Darauf hat Red Bull lange gewartet: Auch wenn das Team von Max Verstappen den Silberpfeilen in der jüngeren Vergangenheit im Rennen das ein oder andere Mal die Butter vom Brot genommen hat - im Qualifying waren die Bullen über die letzten Jahre chancenlos.

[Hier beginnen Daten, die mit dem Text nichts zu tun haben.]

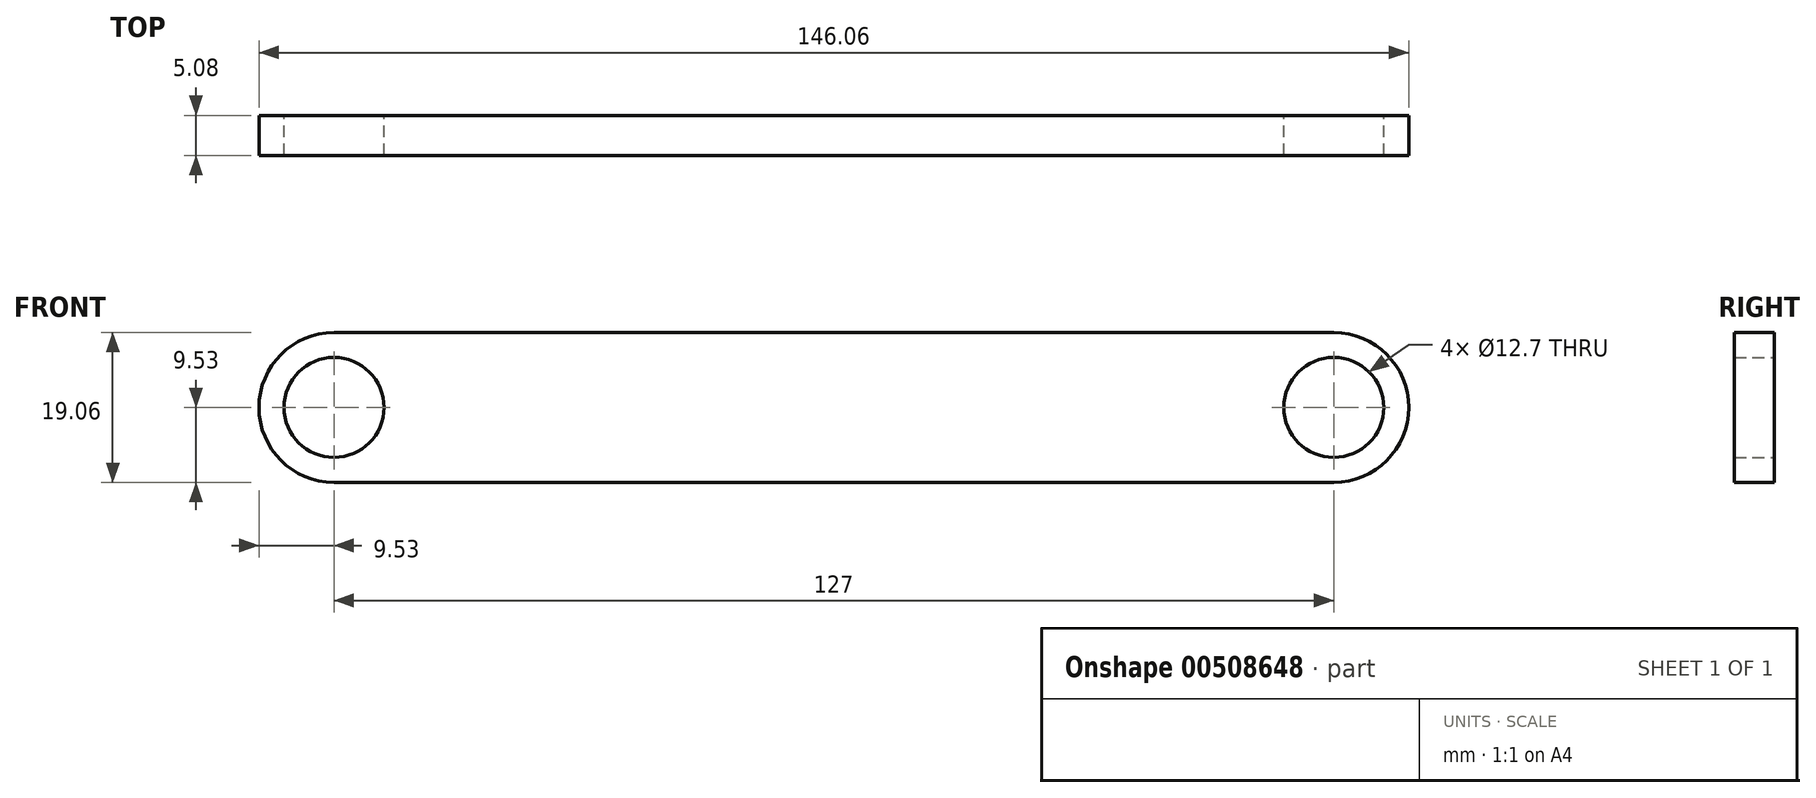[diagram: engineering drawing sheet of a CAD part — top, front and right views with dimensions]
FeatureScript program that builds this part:
annotation { "Feature Type Name" : "Feature", "Feature Type Description" : "" }
export const myFeature = defineFeature(function(context is Context, id is Id, definition is map)
    precondition{}
    {
        {
            var Q0;
            Q0=qCreatedBy(makeId("Front.planeOp"),FACE);
            var sketch = newSketch(context, id + "F0", { "sketchPlane" : qUnion([Q0])});
            skLineSegment(sketch, "E0", {"start": v(0, 0) * mm, "end": v(-57.15, 0) * mm});
            skLineSegment(sketch, "E1", {"start": v(0, 0) * mm, "end": v(57.15, 0) * mm});
            skCircle(sketch, "E2", {"center": v(-63.5, 0) * mm, "radius": 6.35 * mm});
            skCircle(sketch, "E3", {"center": v(63.5, 0) * mm, "radius": 6.35 * mm});
            skCircle(sketch, "E4", {"center": v(-63.5, 0) * mm, "radius": 9.53 * mm});
            skCircle(sketch, "E5", {"center": v(63.5, 0) * mm, "radius": 9.53 * mm});
            skLineSegment(sketch, "E6.bottom", {"start": v(-63.5, 0) * mm, "end": v(63.5, 0) * mm});
            skLineSegment(sketch, "E6.top", {"start": v(-63.5, 9.52) * mm, "end": v(63.5, 9.52) * mm});
            skLineSegment(sketch, "E6.left", {"start": v(-63.5, 0) * mm, "end": v(-63.5, 9.52) * mm});
            skLineSegment(sketch, "E6.right", {"start": v(63.5, 0) * mm, "end": v(63.5, 9.52) * mm});
            skLineSegment(sketch, "E7.top", {"start": v(-63.5, -9.52) * mm, "end": v(63.5, -9.52) * mm});
            skLineSegment(sketch, "E7.left", {"start": v(-63.5, 0) * mm, "end": v(-63.5, -9.52) * mm});
            skLineSegment(sketch, "E7.right", {"start": v(63.5, 0) * mm, "end": v(63.5, -9.52) * mm});
            skSolve(sketch);
        }
        {
            var Q0;
            Q0 = qSketchRegion(id + "F0", true);
            extrude(context, id + "F1", {"entities" : qUnion([Q0]), "depth" : 5.08 * mm});
        }
    });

Grund waren meist Mercedes' Zusatz-PS im Q3, der viel zitierte 'Partymode'.
Budapest
Diesmal musste sich Mercedes hinten anstellen...
"Diesen Partymode gibt es schon lange nicht mehr, da haben die anderen Motorenhersteller ganz einfach nachgezogen", stellt Silberpfeil-Sportchef Toto Wolff nach Verstappens erster F1-Pole am Samstag in Budapest fest. Diese bringt für den Wiener vor allem eine Erkenntnis mit: "Man sieht, dass auch Honda in der Lage ist, einen kraftvollen Motor zu bauen."

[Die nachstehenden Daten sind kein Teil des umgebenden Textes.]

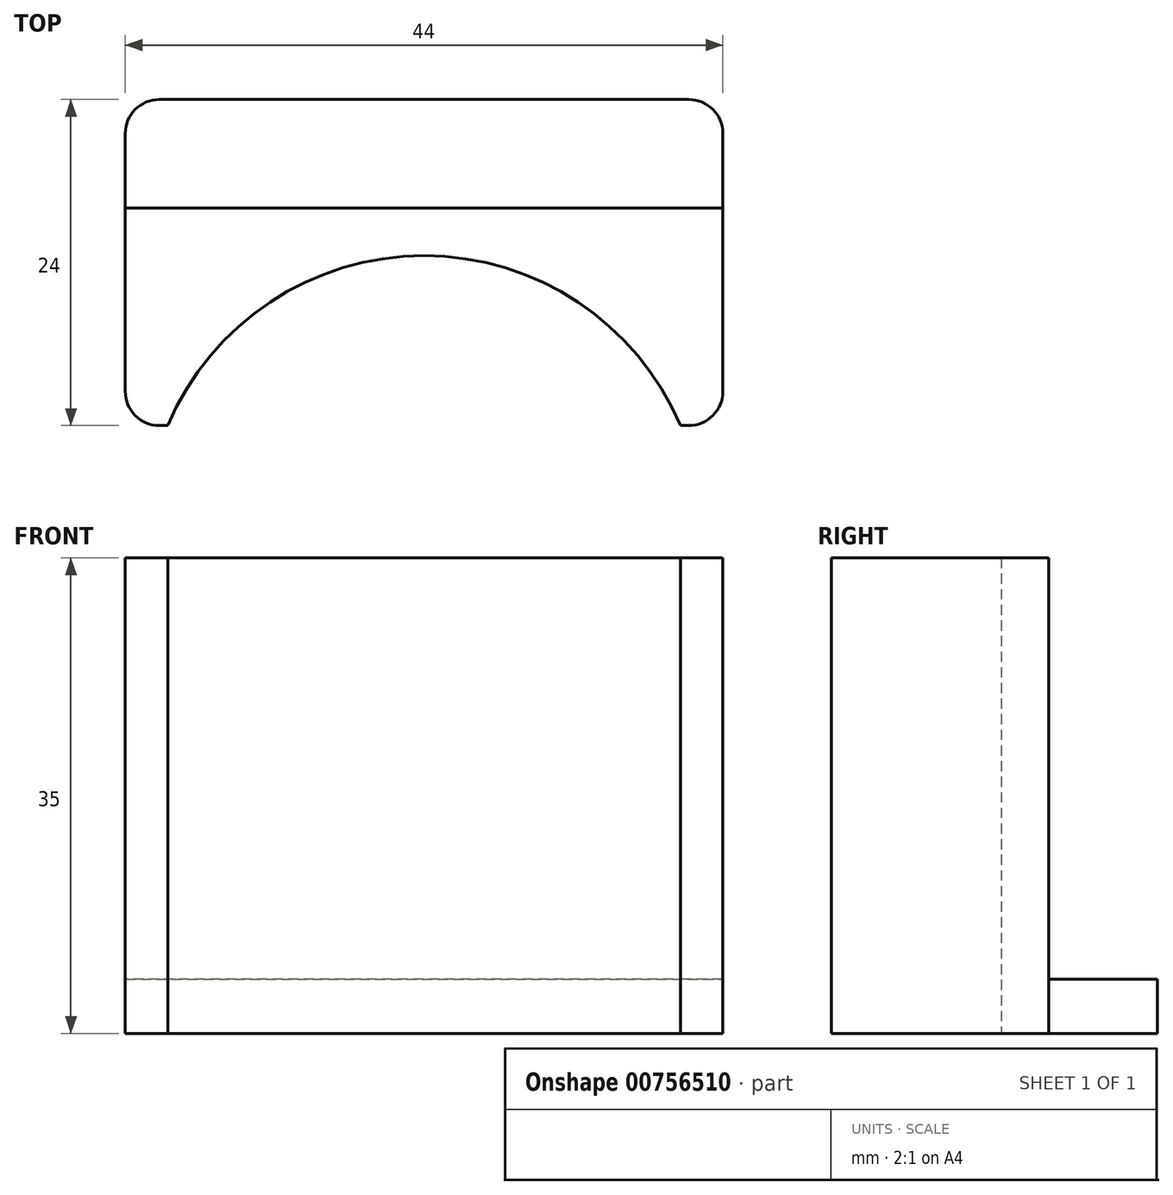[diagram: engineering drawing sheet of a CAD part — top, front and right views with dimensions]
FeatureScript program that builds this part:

Leicht kommt Wolff das Lob allerdings nicht über die Lippen: "Ich versuche, Sportsmann zu sein. Aber im Moment ärgere ich mich noch, dass wir nicht schnell genug waren." Zumindest der zweitplatzierte Valtteri Bottas hat laut Wolff am Samstag "das Maximum aus dem Auto rausgeholt". Allein: Das Maximum war 18 Tausendstel zu langsam für den fliegenden Holländer im Red Bull.
"Man muss einfach sagen, dass Budapest immer Red-Bull-Land war. Und das ist es auch dieses Jahr", findet Wolff. Eine Aussage, die wegen der engen Kurscharakteristik zwar nachvollziehbar scheinen mag, sich zumindest statistisch aber nicht belegen lässt. Nur zwei Siege holten die Bullen am Hungaroring (2010 und 2014), die letzte Pole stammte sogar aus dem Jahr 2011: bis am Samstag Verstappen Party machte... auch ohne Extra-Mode.